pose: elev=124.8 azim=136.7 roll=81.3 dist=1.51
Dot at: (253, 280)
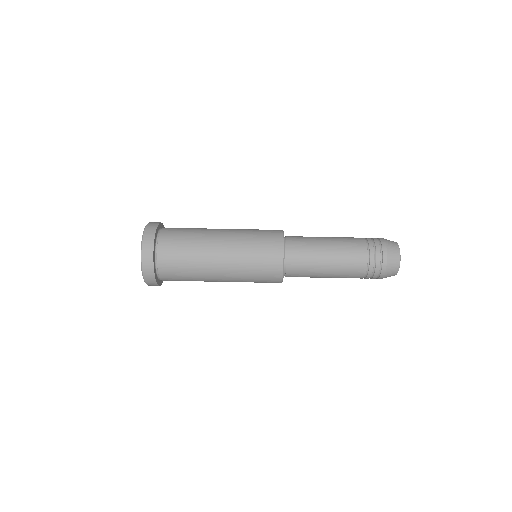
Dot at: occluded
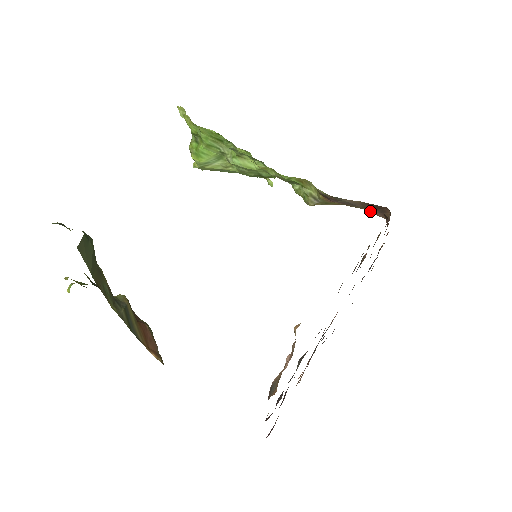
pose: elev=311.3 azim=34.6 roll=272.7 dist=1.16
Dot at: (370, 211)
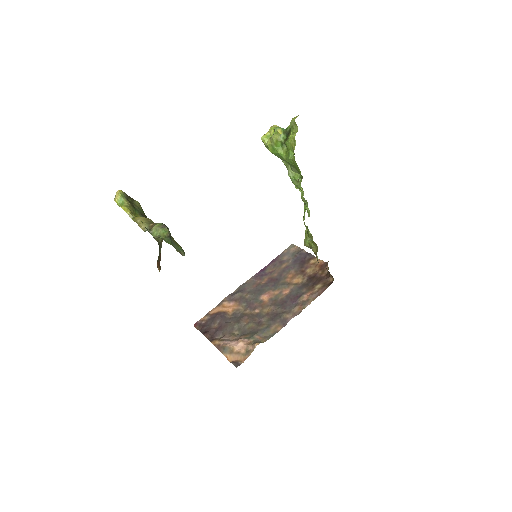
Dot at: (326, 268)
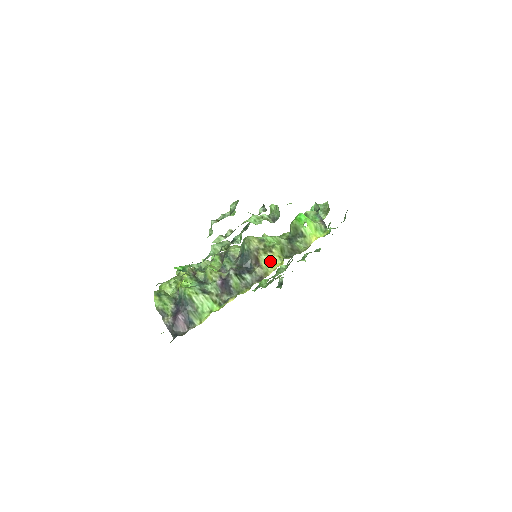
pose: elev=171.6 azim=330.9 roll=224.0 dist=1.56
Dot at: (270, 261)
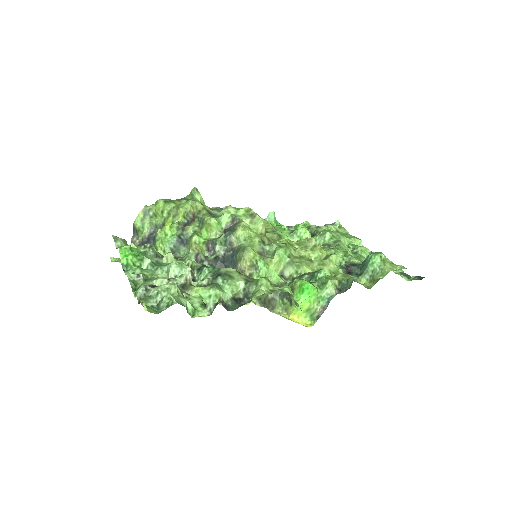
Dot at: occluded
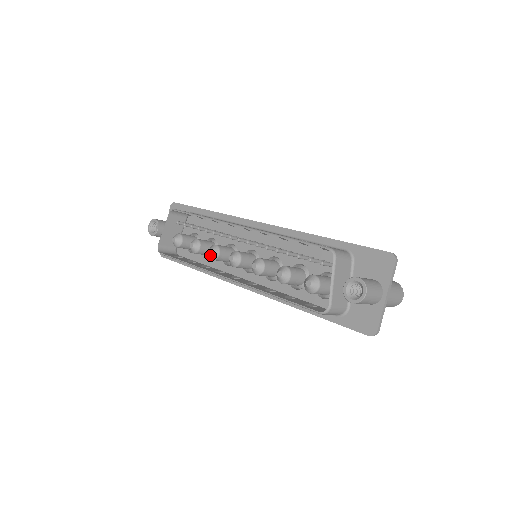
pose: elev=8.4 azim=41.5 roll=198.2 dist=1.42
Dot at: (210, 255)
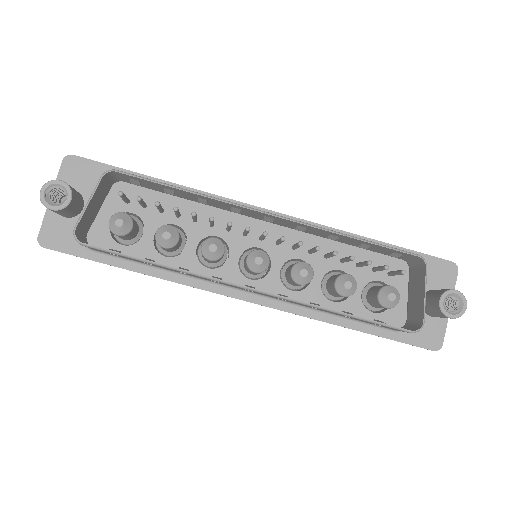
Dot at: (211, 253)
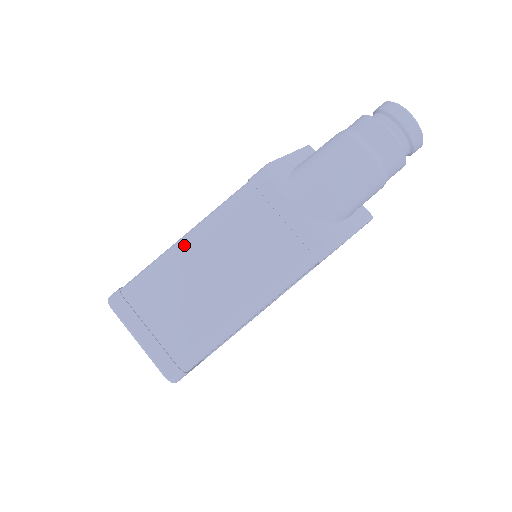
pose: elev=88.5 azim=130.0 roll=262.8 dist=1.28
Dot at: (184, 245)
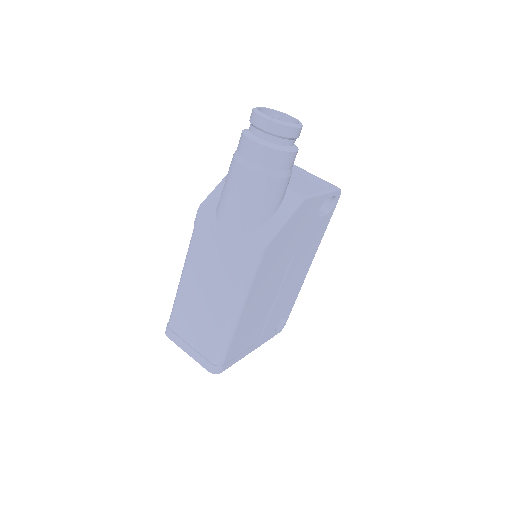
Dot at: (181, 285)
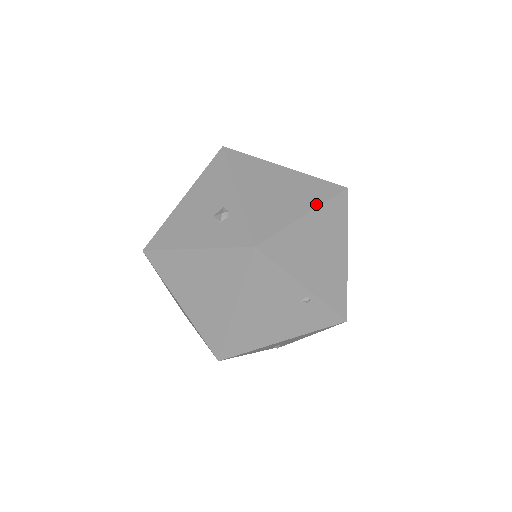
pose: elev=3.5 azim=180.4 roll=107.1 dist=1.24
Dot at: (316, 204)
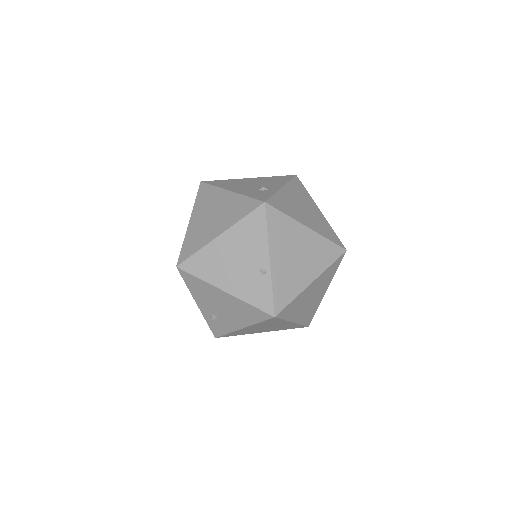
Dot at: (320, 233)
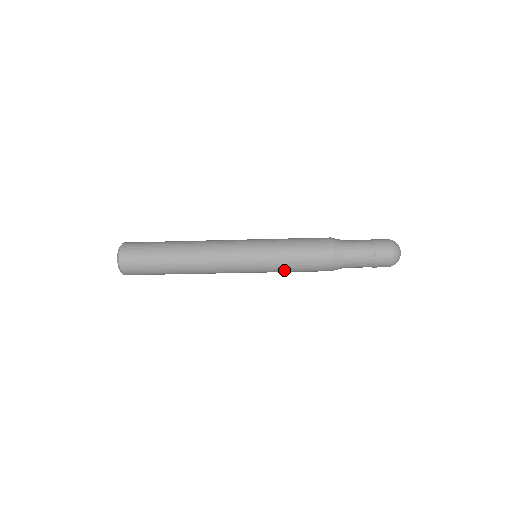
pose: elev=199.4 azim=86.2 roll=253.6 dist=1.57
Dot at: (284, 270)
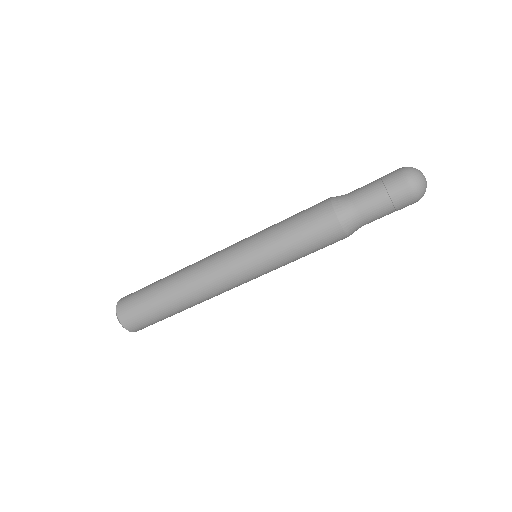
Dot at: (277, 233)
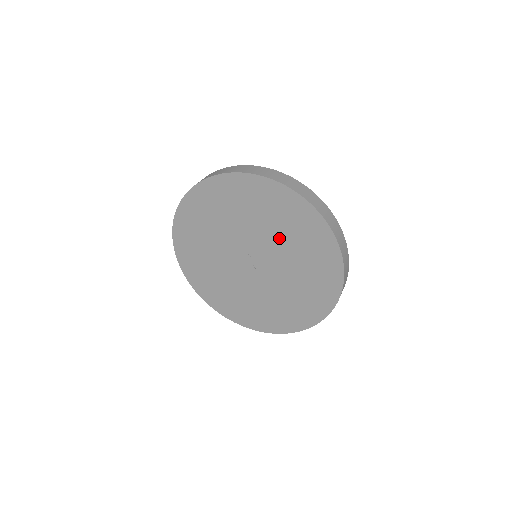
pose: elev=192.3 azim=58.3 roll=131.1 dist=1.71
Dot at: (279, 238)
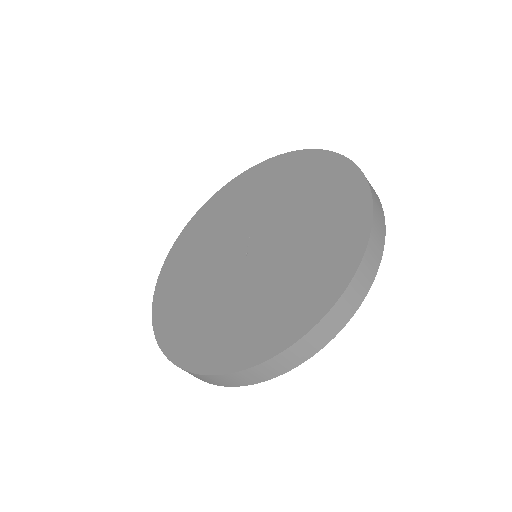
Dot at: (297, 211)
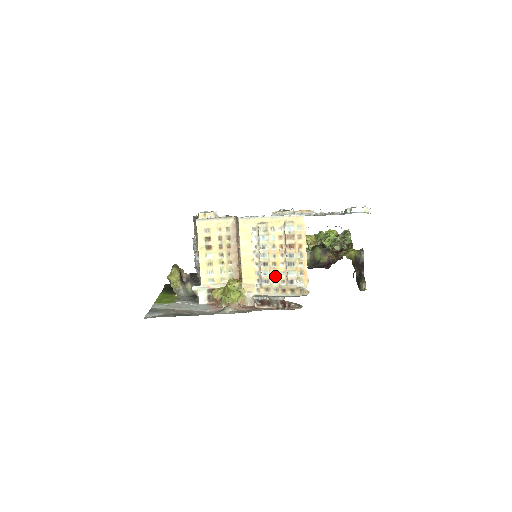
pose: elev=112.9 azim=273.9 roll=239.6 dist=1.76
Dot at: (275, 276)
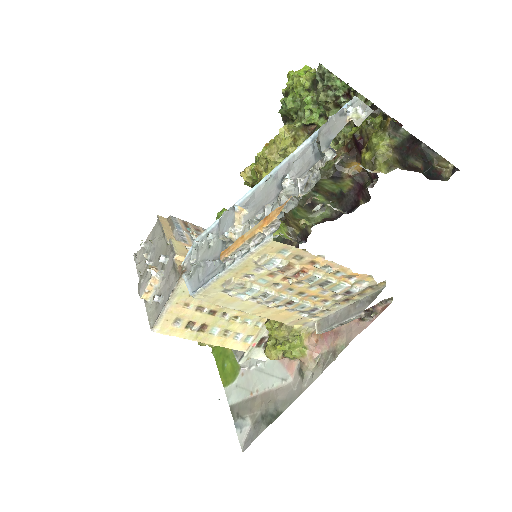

_ _ _ _ _

EXERCISE DESCRIPTION: Starting with the line that contains "pose: elev=3.5 azim=180.4" and going on through the end of the listing, write those lines out again with "pose" swapped for "camera" and nothing else changed. Leave the pictures out of your answer.

REPLY:
camera: elev=3.5 azim=180.4 roll=107.1 dist=1.24
Dot at: (316, 204)
Dot at: (320, 233)
camera: elev=199.4 azim=86.2 roll=253.6 dist=1.57
Dot at: (284, 270)
Dot at: (277, 233)
camera: elev=192.3 azim=58.3 roll=131.1 dist=1.71
Dot at: (279, 238)
Dot at: (297, 211)
camera: elev=112.9 azim=273.9 roll=239.6 dist=1.76
Dot at: (275, 276)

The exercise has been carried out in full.